© BELGA, Jeroen Hanselaer

Blinde jongen (28) ziet vraag om euthanasie onbeantwoord: “Waarom mag ik niet sterven?”

Peter Janssens trekt aan de alarmbel. Sinds drie jaar is de ooit zo levenslustige jongen

levensmoe. Maar van euthanasie willen de artsen niet weten. Intussen is Peter ten einde raad. “Hoe rapper het gedaan is, hoe beter.”

Greg Van Roosbroeck

In kamer 405 van het Antwerpse woonzorgcentrum De Markgrave scheert Peter Janssens (28) zich nog snel. Voor één keer dat er een krant langskomt, wil hij fris op de foto. Het resultaat zal hij evenwel nooit zien. Peter is blind sinds zijn geboorte. Het is ook daarom dat geen enkele lamp brandt in kamer 405. En dat hij zich scheert in een in duisternis gehulde badkamer. De oorspronkelijk uit Koningshooikt afkomstige jongen ziet toch niks.
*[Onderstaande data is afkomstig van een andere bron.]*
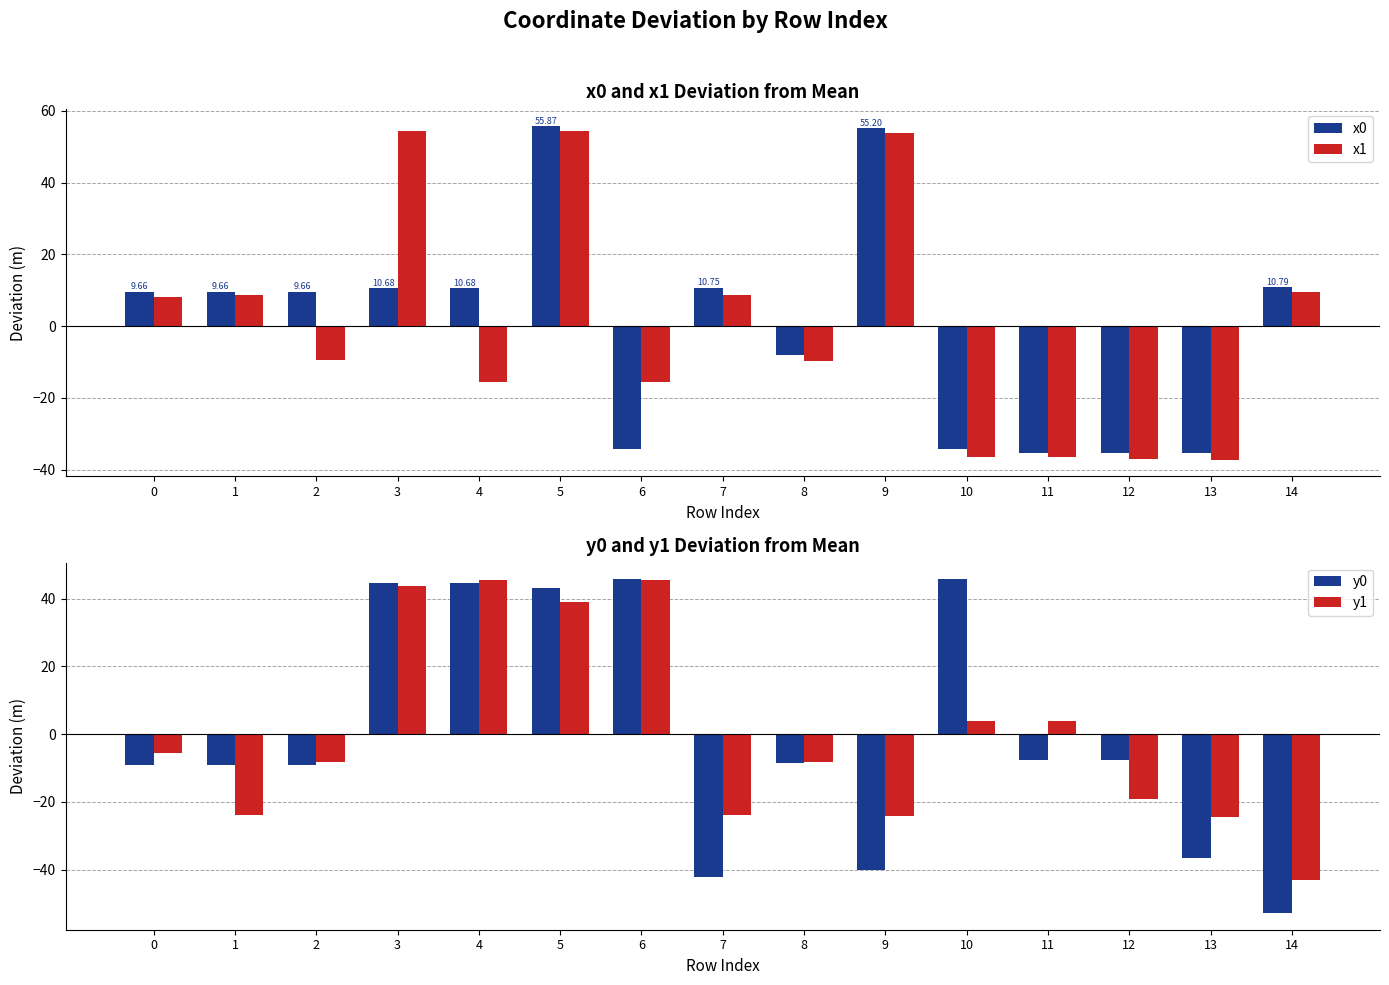

Are the bars grouped side by side (vs. stacked)?

Yes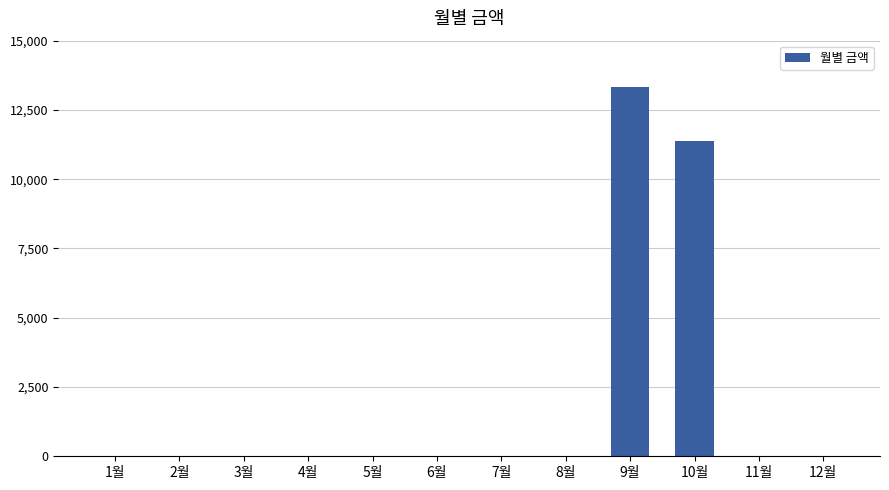

What is the maximum value shown in the chart?

13310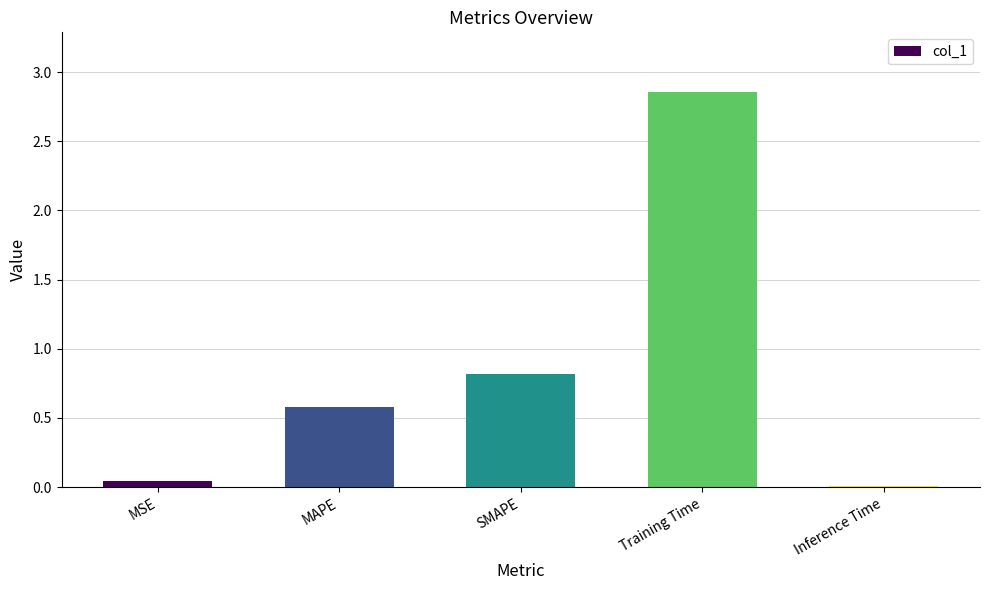

Between MAPE and Training Time, which is larger?

Training Time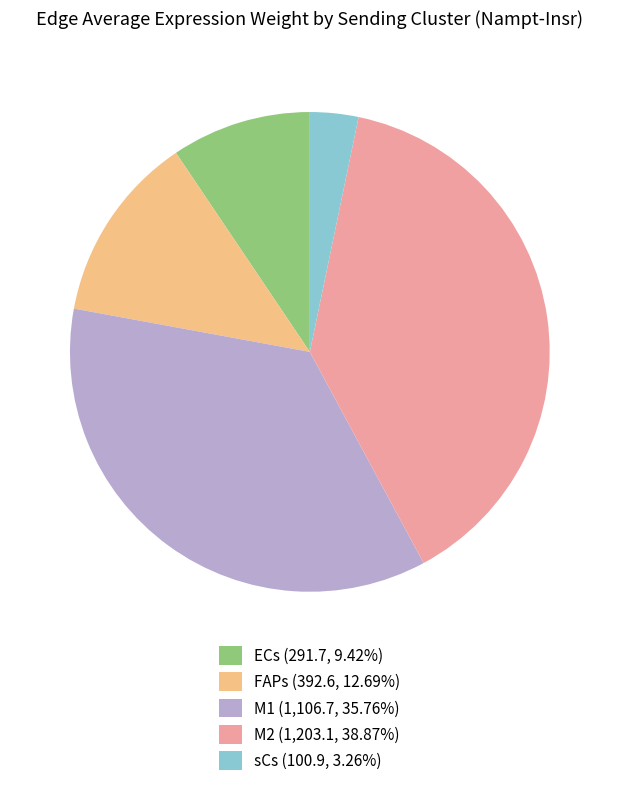

Does any single category account for the majority?

No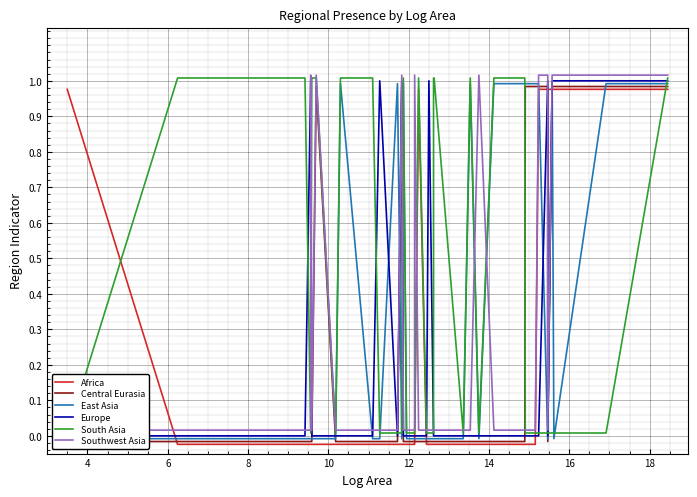

After their last crossing, which series has the higher values: East Asia or Africa?

East Asia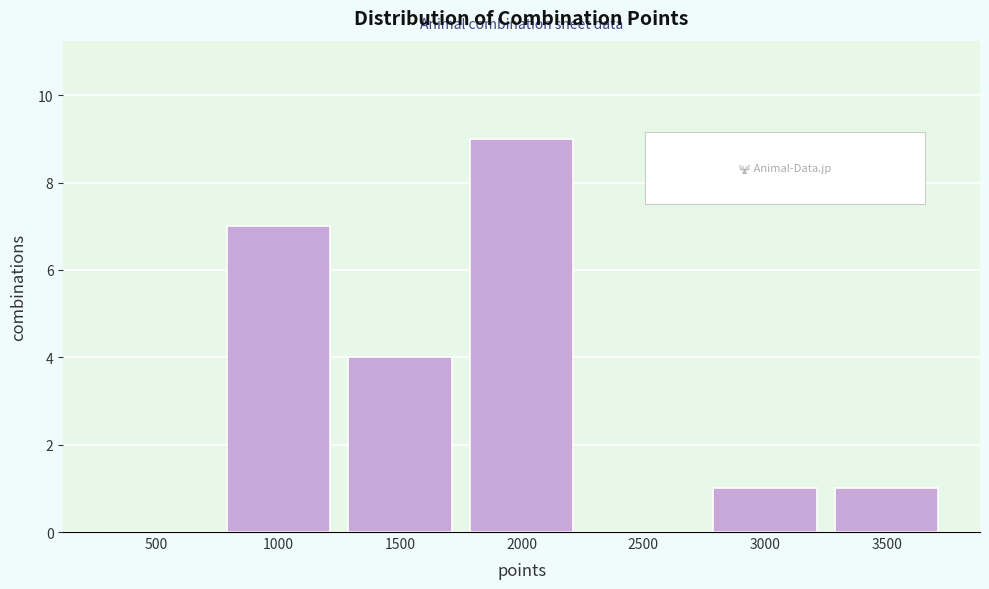

Reading left to right, list all the values displayed in this chart.

500=0	1000=7	1500=4	2000=9	2500=0	3000=1	3500=1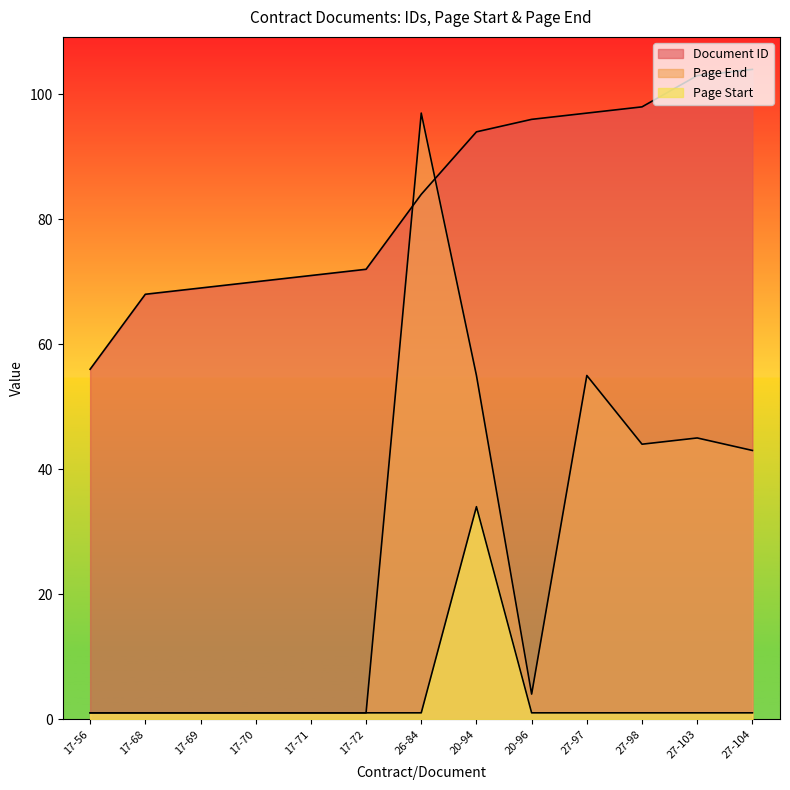

Is the value of Document ID at 20-94 greater than the value of Page Start at 20-94?

Yes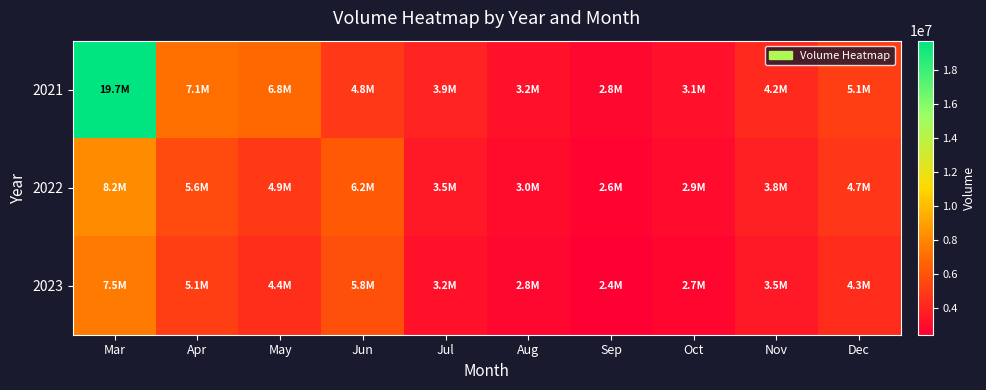

Which category has the highest value across all series?

Mar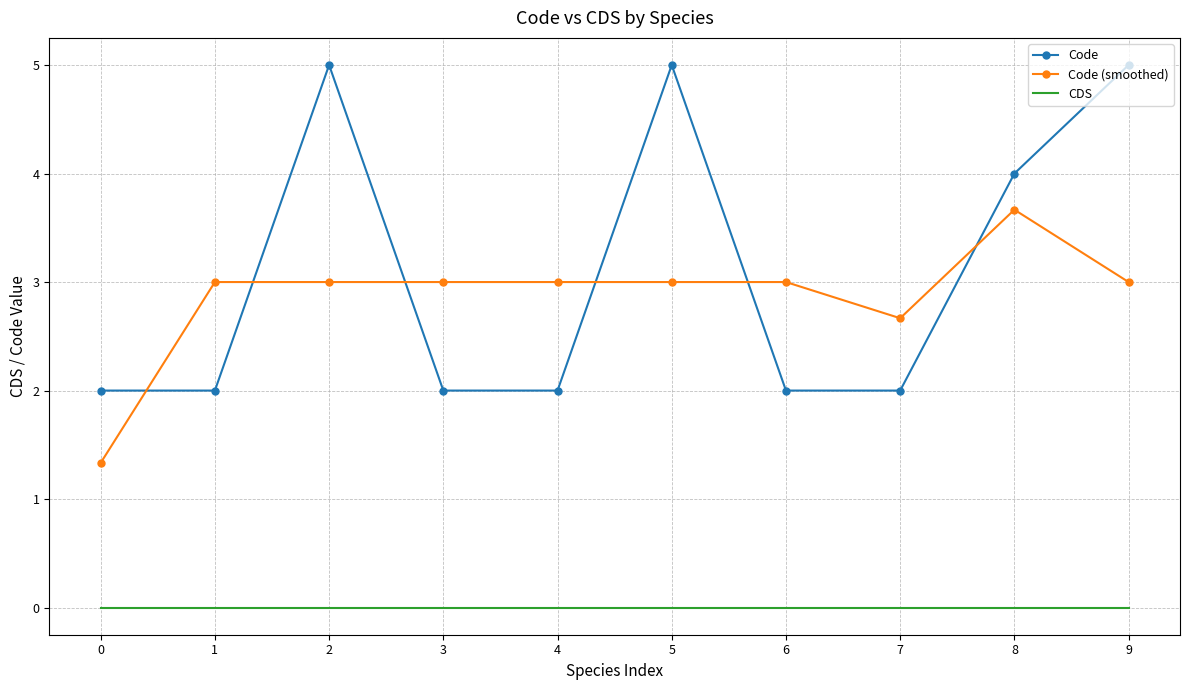

Is the value of Code at 6 greater than the value of CDS at 0?

Yes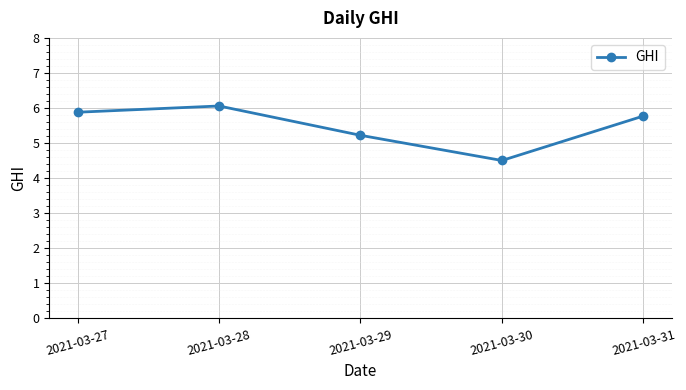

Reading left to right, extract all data points from this chart.

5.9	6.1	5.2	4.5	5.8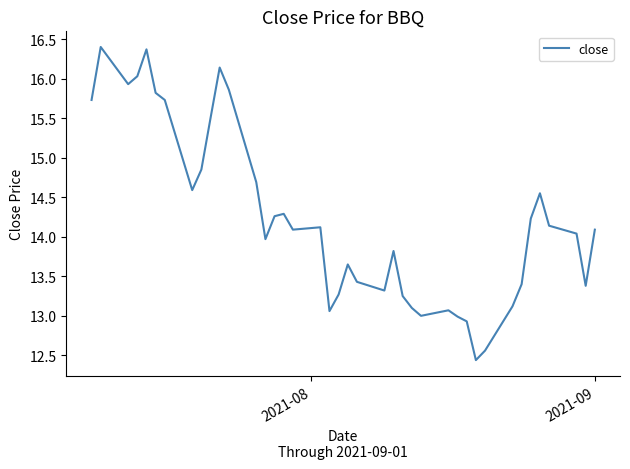

What is the difference between the maximum and minimum values?

4.0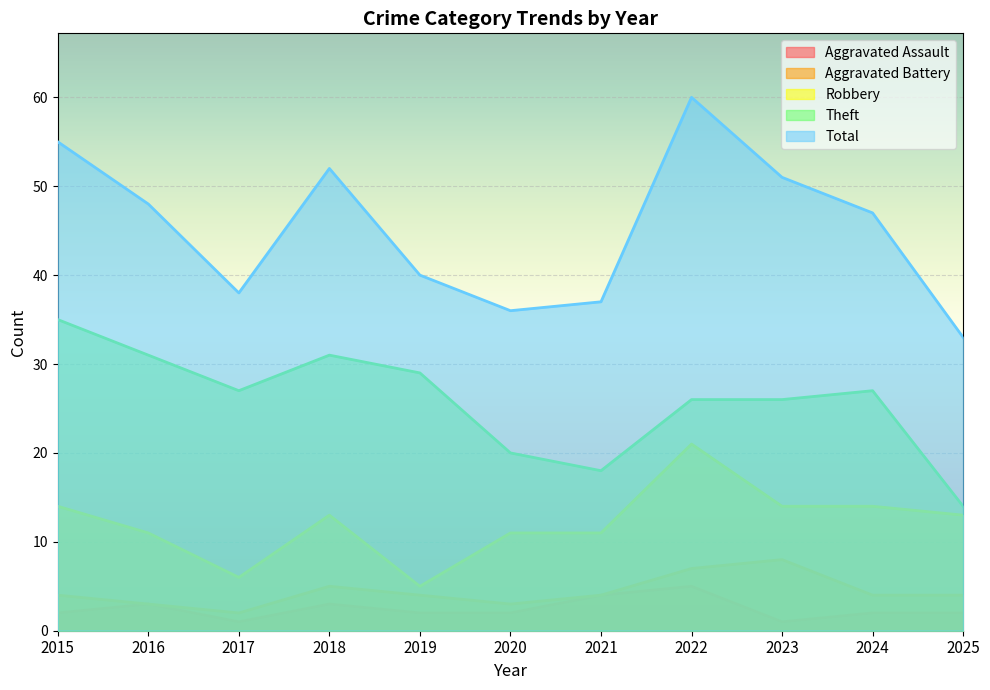

True or false: Aggravated Assault and Total cross at least once.

False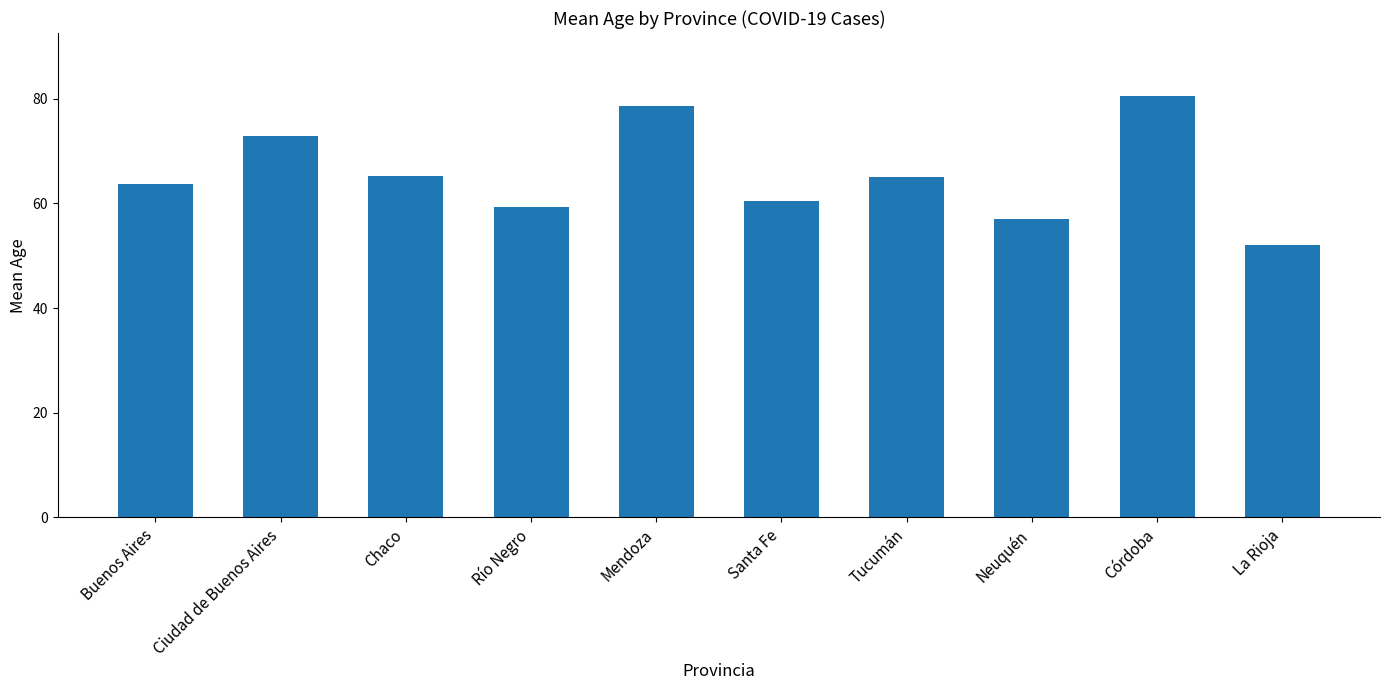

What position from the left is Tucumán?

7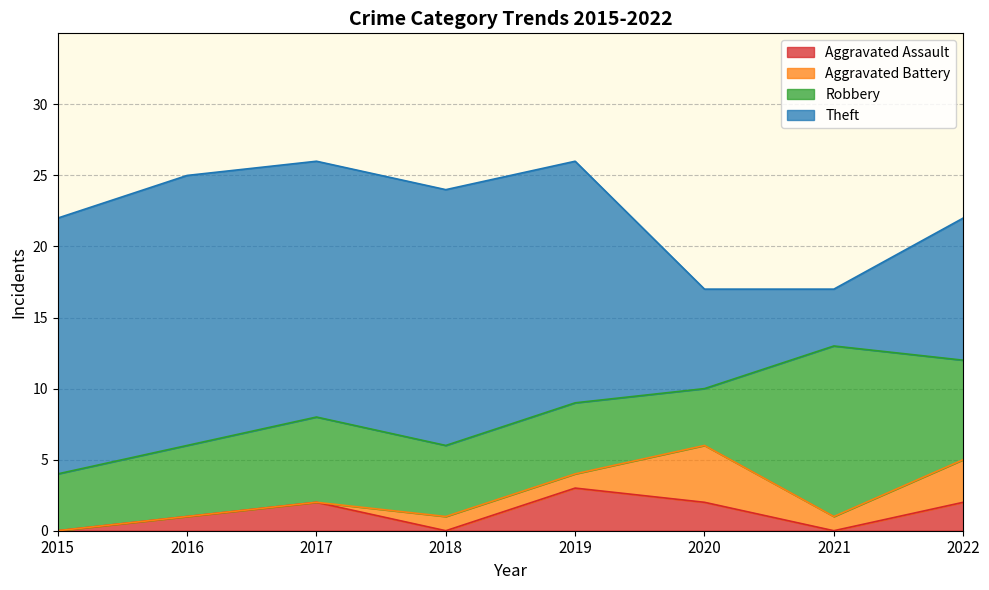

How many positive values does the Aggravated Battery series have?

5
Ook persoonlijk is het licht voor Peter al een tijdje gedoofd. Peter wil dood. “En liever vandaag dan morgen. Elke avond opnieuw hoop ik dat ik niet meer wakker word. Ik heb om euthanasie gevraagd, maar niemand wil naar me luisteren. Terwijl ik toch zelf mag beslissen of ik verder wil met mijn leven, of niet?”

Altijd moe

© Jeroen Hanselaer

Aan zijn tafeltje in kamer 405, waar hij sinds drie jaar permanent woont, benadrukt Peter dat de doodswens niets te maken heeft met zijn handicap. “Ik ben altijd een gelukkige jongen geweest. Ik had alles wat ik moest hebben en genoot van het leven. Ik volgde lessen Engels en Frans en ging elke vrijdag naar de sportgroep om te kajakken en te muurklimmen.”

Maar toen is het begonnen. “Ik merkte het eerst zelf niet. Het waren de leerkrachten van het opleidingscentrum voor blinden, hier aan de overkant, die me zeiden dat ik er moe uitzag. Ik begon erop te letten en inderdaad: bij de minste inspanning zat ik kapot. Nu nog moet ik na het middageten altijd een uurtje slapen.”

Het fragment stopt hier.